*** Block opens ***

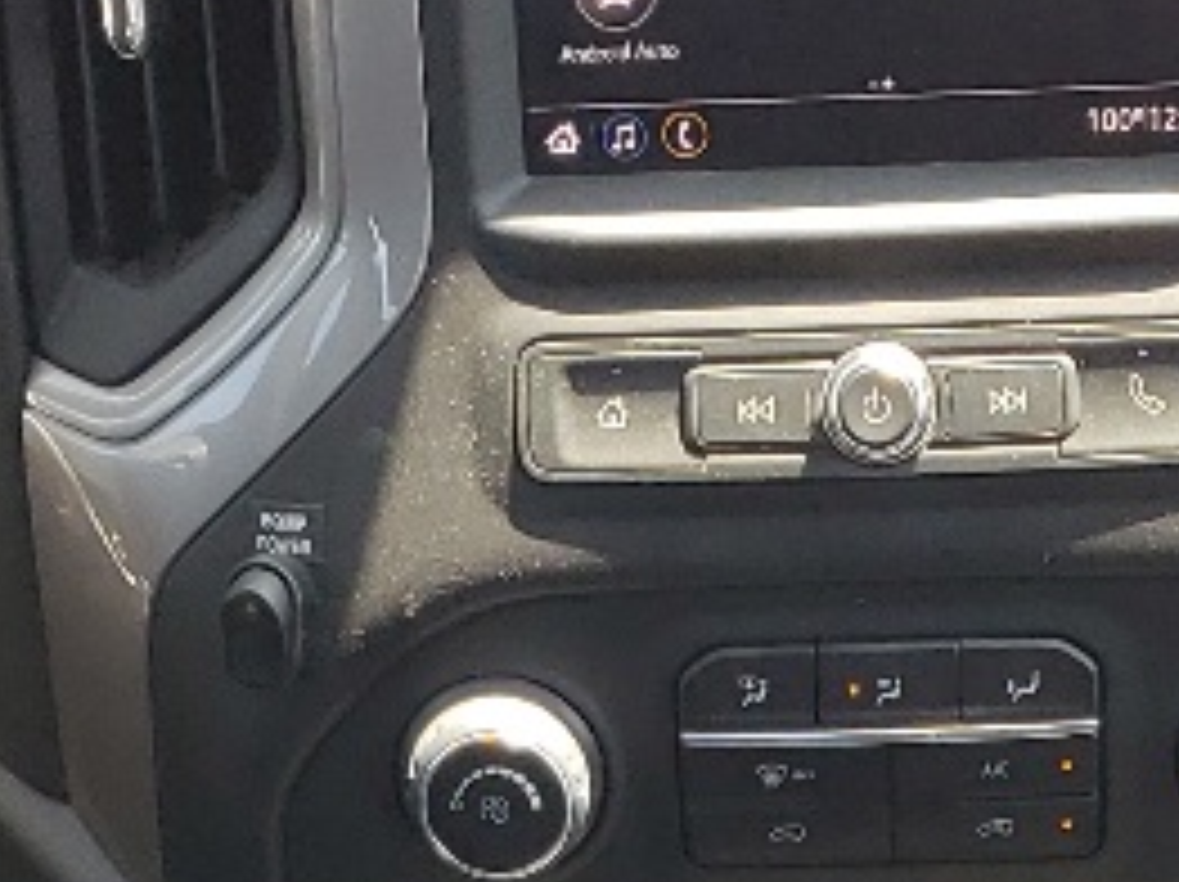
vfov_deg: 8.6
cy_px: 1994
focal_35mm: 159
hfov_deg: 12.4
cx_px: 639
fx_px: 5410
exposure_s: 1/147
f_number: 1.5
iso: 50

*** Block closes ***

- **REQUIRED ACTION**
Ignore the images and quote every line of the listing exactly.

- **WRITTEN ANSWER**
vfov_deg: 8.6
cy_px: 1994
focal_35mm: 159
hfov_deg: 12.4
cx_px: 639
fx_px: 5410
exposure_s: 1/147
f_number: 1.5
iso: 50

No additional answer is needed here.